Haunted manuals lightning talk
by
Last week, I presented a lightning talk at Write the Docs based on my haunted manuals series. A recording of the talk is now available on YouTube. While I've been thinking about haunted manuals for a long time, the 5-minute lightning talk was something of a last-minute decision. I didn't practice and I made my slides over the lunch break. So I was curious to see the talk and find out what I actually said. I'm pleased to report that I mostly made sense and got the gist of my point across.
In case the embedded video doesn't go directly to my talk, you can find it around 20:30. You could also listen to the other lightning talks, which were good.
I've also lightly cleaned up my slides from the talk, which, if you watch it, you'll see mostly didn't work. Nonetheless, here they are. If you click through and open the deck in a new window, you can see my speaker notes, unlike me during the talk.
Links to all the talks, photos from the conference, and sketchnotes of the main talks are on the Write the Docs blog at Portland 2025 Recap - Talk Videos, Photos, Sketchnotes, CoC Report.
A little aside about masks #
I still wear a mask in most indoor places, and I wore a mask during most of the conference. The space was large and seemed well-ventilated with plenty of open windows and outdoor hangout areas. I considered keeping my mask on during the lightning talk like the courageous and exemplary Ed Yong did during his talk at the last XOXO. However, I wasn't confident that I would be able to articulate and be heard well enough with a mask on, felt that my ability to emote and screw up my face was an important part of my communication, and finally, felt that the risk of taking it off for five minutes on a stage with a large volume of air around me in all directions was fairly low for and for others.
Masks weren't required at Write the Docs, though a significant minority of people still wore them indoors. I never felt even a little weird about wearing a mask. To be fair, I'm pretty resistant to feeling weird, that is, I often don't pick up the social cues that I should feel weird. Or, let me rephrase that more accurately: I feel awkward very often with little apparent correlation to how other seem to actually think about me and the situation, so I've taken to just feeling comfortable about feeling awkward.
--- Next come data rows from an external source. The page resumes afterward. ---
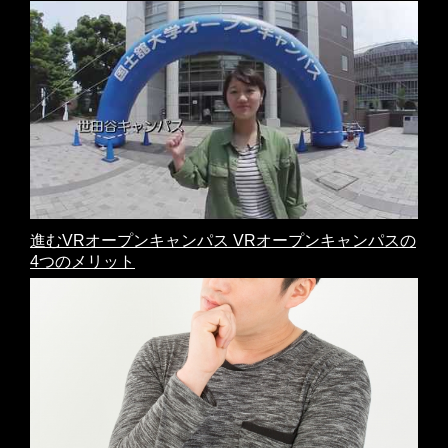
進むVRオープンキャンパス VRオープンキャンパスの
4つのメリット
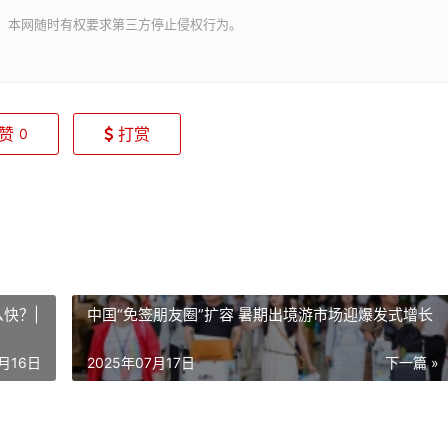
。本网随时有权要求第三方停止侵权行为。
赞
打赏
0
快？|
中国“免签朋友圈”扩容 暑期出境游市场迎爆发式增长
7月16日
2025年07月17日
下一篇 »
You might argue that if I'm comfortable about feeling awkward, doesn't that actually make me comfortable? I don't know. Maybe. Sometimes.
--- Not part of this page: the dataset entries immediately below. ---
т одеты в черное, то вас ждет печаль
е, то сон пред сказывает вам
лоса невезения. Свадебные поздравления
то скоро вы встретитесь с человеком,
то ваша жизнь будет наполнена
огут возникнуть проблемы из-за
It's like not being anxious about getting anxious. I remember reading somewhere that after a person has one panic attack, they can get into a spiral of getting panic attacks about getting a panic attack. I think social awkwardness is kind of like that. Anyway, my real point is that beyond my usual sense of low-level awkwardness in social situations, I did not feel anyone judging me, even mildly, about wearing a mask.